In general, residence advisors have their meals and housing paid for by the school. You’ll still pay tuition, but having these essentials covered helps you stay debt-free.
If you have the time after knocking out homework and studying, pick up some part-time work.
Bonus points if it’s in your field of study—it could pay off later in your job search.
Paid internships often pay pretty well, especially in certain majors. These can make a huge financial difference, especially if it’s a full-time summer internship.
Beyond that, consider the non-wage perks of certain jobs.
For example, working for campus dining might earn you some extra free meals. Plus, being on campus places you close to classes. No need to budget as much time for travel each day.
Meanwhile, working at a bookstore might get you discounts on books. Yep, you could get those expensive books for a little bit less!
Apply for scholarships wherever possible
Scholarship opportunities don’t end when you enroll in classes.
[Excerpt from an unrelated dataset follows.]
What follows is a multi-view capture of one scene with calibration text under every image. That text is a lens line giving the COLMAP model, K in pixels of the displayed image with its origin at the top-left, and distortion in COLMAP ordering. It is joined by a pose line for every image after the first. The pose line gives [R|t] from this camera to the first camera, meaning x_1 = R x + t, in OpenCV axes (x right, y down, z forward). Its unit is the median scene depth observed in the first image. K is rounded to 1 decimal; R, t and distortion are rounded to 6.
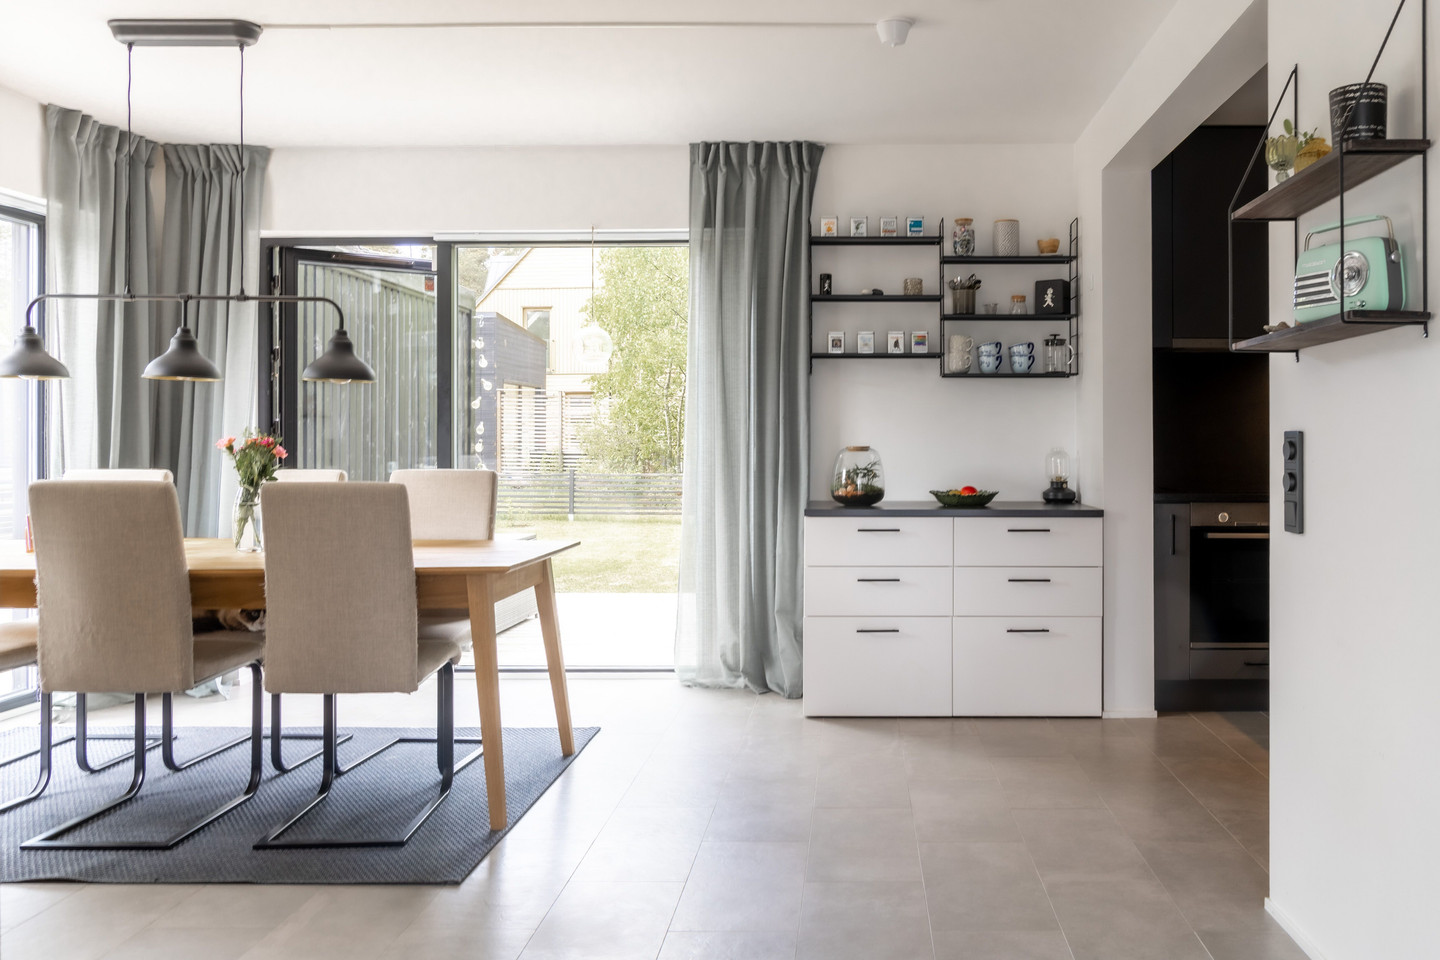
lens RADIAL K [[1830.6, 0, 720.0], [0, 1830.6, 480.0], [0, 0, 1]] dist [0.002967, 0.012623]
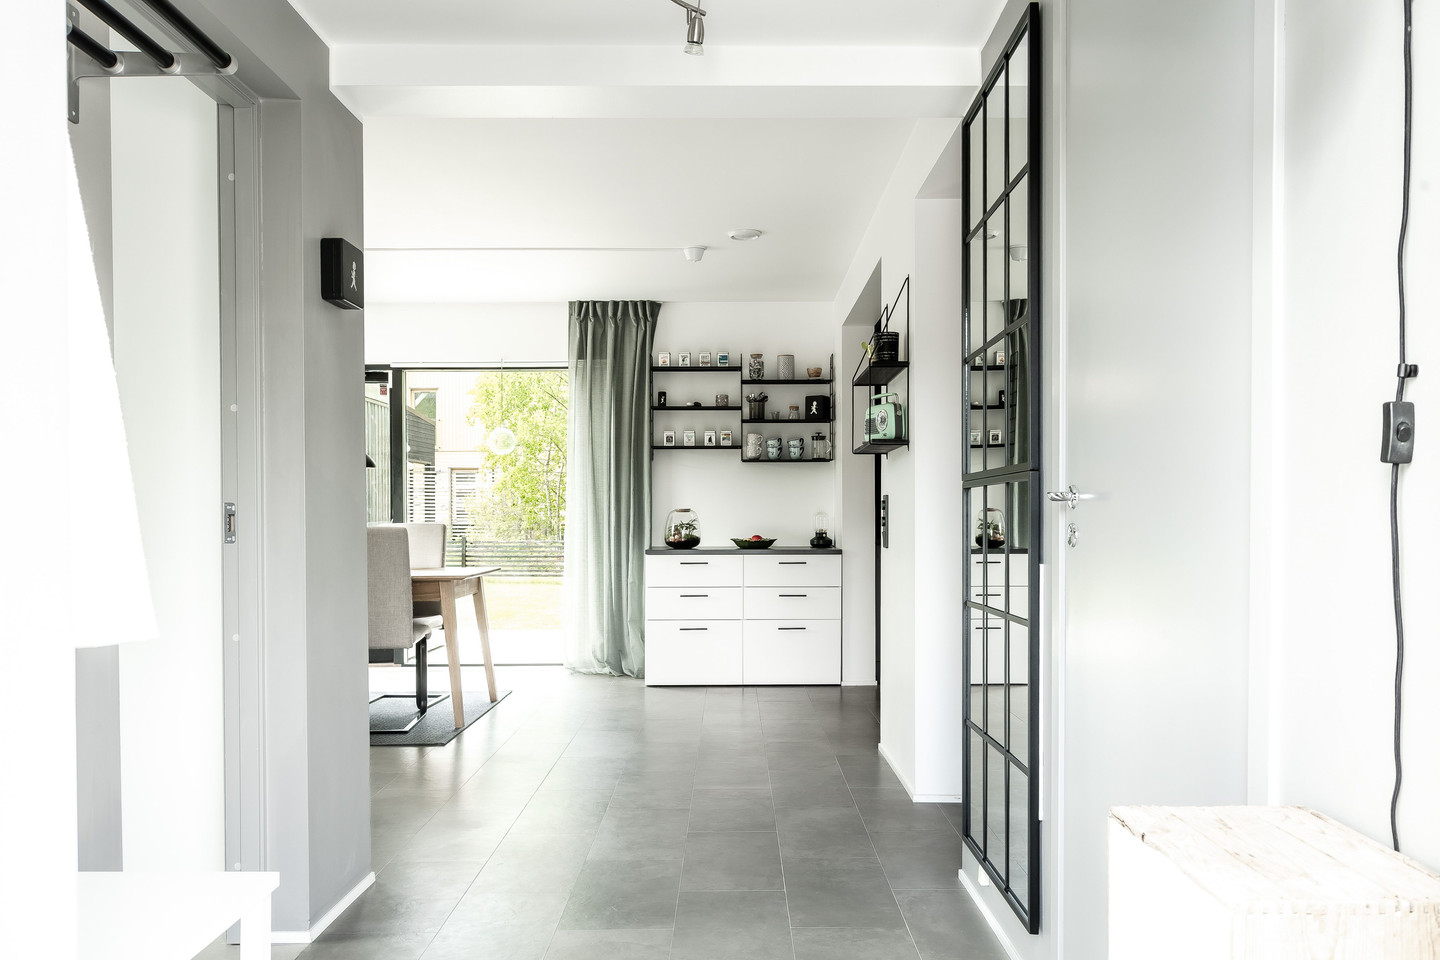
lens RADIAL K [[1707.8, 0, 719.4], [0, 1707.8, 514.8], [0, 0, 1]] dist [-0.008735, 0.000045]
pose [[0.997386, -0.003559, 0.072171, 0.004461], [0.005022, 0.999785, -0.020098, 0.013614], [-0.072084, 0.020408, 0.997190, -0.360741]]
There are plenty of scholarships available—some through your school, but many more outside of it. They can be based on your major, school, background, and more.
Rent (don’t buy) textbooks
If you buy textbooks, you can sell them later, but you won’t get back much money in many cases.
Today, plenty of textbook companies let you rent your textbooks instead for just a few bucks. As long as you keep them in good condition and send them back on time, you could save money here.
Of course, do the math of buying and selling vs. renting first. In some cases, buying could be the better option—especially if you buy used textbooks.
Create (and stick to) a budget
Running out of money and going into credit card debt is all too common among students who have little money in the first place.
Creating and sticking with a budget helps you avoid this.
Budgeting can be hard when you’re a broke college student, but we created a quick guide about how to create a student budget to help you out.
Get your degree and ditch the debt
Graduating college debt-free may seem impossible. And there’s some truth to that—it’s not easy, especially now.
But you still have tons of ways before and during your higher education experience to whittle away at the total cost of college and graduate with, at the very least, a manageable debt load.